DENSO plant to shut down in January

Now hiring signs wave outside of the DENSO Manufacturing Plant at 1125 Sugg Parkway in Greenville. On Jan. 18 management told employees that it would be shutting down in January 2023 with layoffs expected in July and August.

A Greenville manufacturing plant has announced it is closing its doors by January 2023, taking with it 475 jobs.

DENSO Manufacturing, which makes small engines for windshield wipers, electric windows and other car parts, told local economic development officials on Jan. 18 that layoffs will take place later this year. For much of its time in Greenville the company was called ASMO.

Employees, who commute to the plant from Greenville and other communities in the region, were informed on Tuesday of the impending shutdown to give them time to figure out their plans.

“Pretty surprised to get the call yesterday that DENSO had decided to close their Greenville manufacturing operation,” Brad Hufford, vice president of business development for the Greenville-ENC Alliance said on Wednesday.

“They were notifying employees yesterday and indicated there would not be any direct impacts as far as layoffs until the July-August time frame.”

Since 2019, DENSO’s parent company has been reorganizing Hufford said. He believes that the decision to shut down its Greenville plant is a result of corporate streamlining. The company said in a statement later that the closure was part of an effort optimize its North American manufacturing operations.

“While DENSO continues to develop and manufacture a range of small motors, we will consolidate small motor products to suitable DENSO locations that can support multi-product business to remain efficient and meet customer needs,” the statement said. “Greenville employees will have the opportunity to pursue open positions at other DENSO facilities across North America. Other employees will be offered competitive severance packages and support as they transition to new opportunities.”

Hufford said the company plans to aid employees as much as possible with finding jobs within the company. The closest manufacturing plant is in Statesville.

“Our primary concern right now is with those workers,” Hufford said. “Whenever there is a closure like this the N.C. Department of Commerce requires companies to issue what is called a Worker Adjustment Retraining Notification (WARN) letter, and that letter goes out to notify government but also workforce development partners through the Department of Commerce Division of Workforce Solutions.”

The WARN letter helps the company and economic impact partners such as the Rivers East Workforce Development Board identify workers being impacted and provide them with direct assistance, either by locating job assistance or providing aid for retraining. That could include financial assistance at a community college.

According to Andrew Beale, communications manager for the N.C. Division of Workforce Solutions, DENSO had not to filed a WARN letter on Wednesday. The Department of Commerce’s website says that a WARN letter is required upon the closure of a plant that affects at least 50 employees during any 30-day period, as well as when conducting a mass layoff of between 50 and 499 employees when that number represents at least a third of the employer’s workforce.

At this early stage of the announcement, ENC Alliance does not have direct monetary figures on how the 475 jobs lost will affect the economy.
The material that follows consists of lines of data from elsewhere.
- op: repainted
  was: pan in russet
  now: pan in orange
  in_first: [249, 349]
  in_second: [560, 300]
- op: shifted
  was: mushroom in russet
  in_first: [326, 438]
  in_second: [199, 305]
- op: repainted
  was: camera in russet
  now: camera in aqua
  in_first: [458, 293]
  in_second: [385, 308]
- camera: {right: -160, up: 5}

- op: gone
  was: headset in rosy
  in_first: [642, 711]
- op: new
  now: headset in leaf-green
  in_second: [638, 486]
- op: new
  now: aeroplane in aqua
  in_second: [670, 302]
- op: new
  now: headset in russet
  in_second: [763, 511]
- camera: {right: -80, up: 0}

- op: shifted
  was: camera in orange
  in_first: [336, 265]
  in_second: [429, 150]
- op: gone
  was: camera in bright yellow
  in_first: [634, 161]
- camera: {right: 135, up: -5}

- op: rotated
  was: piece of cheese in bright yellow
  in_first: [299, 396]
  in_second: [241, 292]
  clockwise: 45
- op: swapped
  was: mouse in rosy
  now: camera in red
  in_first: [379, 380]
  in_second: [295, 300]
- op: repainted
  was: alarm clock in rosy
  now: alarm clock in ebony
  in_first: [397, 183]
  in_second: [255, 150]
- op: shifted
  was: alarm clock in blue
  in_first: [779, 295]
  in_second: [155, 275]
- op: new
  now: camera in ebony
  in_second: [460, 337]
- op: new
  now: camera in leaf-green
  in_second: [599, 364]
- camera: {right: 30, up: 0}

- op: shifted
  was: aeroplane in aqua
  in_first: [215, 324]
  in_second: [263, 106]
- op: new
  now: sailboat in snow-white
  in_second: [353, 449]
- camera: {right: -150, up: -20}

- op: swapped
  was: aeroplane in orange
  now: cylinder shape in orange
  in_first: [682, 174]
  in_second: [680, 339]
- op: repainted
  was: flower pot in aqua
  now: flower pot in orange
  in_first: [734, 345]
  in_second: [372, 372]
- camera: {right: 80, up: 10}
Hufford emphasized that Greenville’s economy is still robust and that skilled manufacturing workers should have no shortage of opportunities.

“The folks at DENSO working there have great skills and great experience in the manufacturing environment,” Hufford said. “They will just need to be re-placed into new opportunities and get trained up into their protocols.”

ENC Alliance, which owns Indigreen Corporate Park, where the plant is located, will help DENSO with the sale of the building and locating new business to occupy it at a later date.

Bridgette LaRose, manager of Corporate Communications for DENSO, relayed the statement on behalf of the company but had no further comment.

The Japanese-owned facility opened as ASMO Greenville in 1995. It was honored by the Pitt County Development Commission as industry of the year in 2005.

With a workforce as high as 900, the company and its employees have been integral to the community with their support of charities like the United Way, Red Cross, March of Dimes and Children’s Miracle Network.

A core management group also brought cultural connections to their homes in Japan, including local school programs and exchanges like Greenville’s International Festival.

DENSO in 2013 began a $50 million expansion that included an eight-year incentive agreement with Pitt County to add 200 jobs. The county paid the company more than $187,000 annually.